Menteri Keuangan periode 2013-2014, M Chatib Basri mengatakan, perkonomian dunia yang melambat ditambah harga komoditas yang rendah menjadi penyebab seretnya penerimaan pajak di tengah upaya pemerintah menggencarkan belanja. Konsekuensi dari hal tersebut adalah pelebaran defisit anggaran dari yang ditargetkan oleh pemerintah, sebesar 2,35% dari produk domestik bruto (PDB).
Meski demikian menurut Chatib, defisit anggaran harus dijaga agar tidak melebihi batas 3% sebagaimana batasan yang diatur dalam undang-undang keuangan negara.
"Kalau undang-undang itu direvisi maka potensi kita dianggap berisiko fiskal meningkat," kata Chatib dalam Seminar bertajuk ’Pikiran Ekonomi Politik Dr. Sjahrir: Relevansinya Sekarang dan Masa Depan’ di Bursa Efek Indonesia (BEI), Jakarta, Kamis (28/7).
Menurut Chatib, batasan defisit anggaran membantu pemerintah mengontrol bersaran utang luar negeri pemerintah. Saat ini, rasio utang luar negeri terhadap produk domesti bruto (PDB) telah mencapai angka 26%.
Selain itu, defisit anggaran menjadi salah satu kriteria penilaian oleh lembaga pemeringkat. Jika batas maksimal defisit anggaran dilebarkan, akan menimbulkan risiko hilangnya kepercayaan dari investor sehingga menyebabkan arus modal asing keluar (capital outflow), sebagaimana yang dialami oleh Brazil dan Turki. Sementara India berhasil bangkit setelah mengurangi defisit anggarannya dari 6% menjadi 3%.
Di sisi lain, batasan defisit anggaran 3%, pemerintah terdorong membelanjakan anggaran secara efektif dan efisien.

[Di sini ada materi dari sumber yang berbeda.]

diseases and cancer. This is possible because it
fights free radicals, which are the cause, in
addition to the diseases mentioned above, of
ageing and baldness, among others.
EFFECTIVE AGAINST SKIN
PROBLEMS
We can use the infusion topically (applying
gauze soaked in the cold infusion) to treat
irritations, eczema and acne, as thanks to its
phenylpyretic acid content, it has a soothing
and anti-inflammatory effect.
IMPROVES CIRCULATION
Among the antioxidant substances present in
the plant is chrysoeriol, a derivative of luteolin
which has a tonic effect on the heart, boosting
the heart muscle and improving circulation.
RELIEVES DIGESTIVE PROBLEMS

Dengan demikian, belanja pemerintah lebih berkualitas sebagai penggerak pertumbuhan ekonomi. "Itu yang selama ini menyelamatkan Indonesia dari kepercayaan investor," tambahnya.
Ia mengakui, kondisi ini akan menimbulkan konsekuensi terhadap pertumbuhan ekonomi dalam negeri. Namun ia menilai, jika pertumbuhan ekonomi akhir tahun ini hanya 5%-5,1%, sudah menjadi capaian yang cukup bagus bagi Indonesia.
Angka pertumbuhan ekonomi tersebut lanjutnya, lebih baik dibandingkan negara lain yang pertumbuhannya stagnan bahkan negatif. "Kalau Indonesia bisa perlahan tumbuh ke arah lebih tinggi, tentu bagus. Tetapi kita harus realistis dengan kondisi eksternal yang dihadapi. Pasti pemerintah akan effort yang lebih tinggi," tambah dia.
Menteri Koordinator Bidang Perekonomian Darmin Nasution juga mengatakan bahwa adanya batas maksimal defisit anggaran menjadi pengontrol utang luar negeri. Jika batasan defisit anggaran dilebarkan maka utang luar negeri meningkat yang menimbulkan risiko guncangan ekonomi.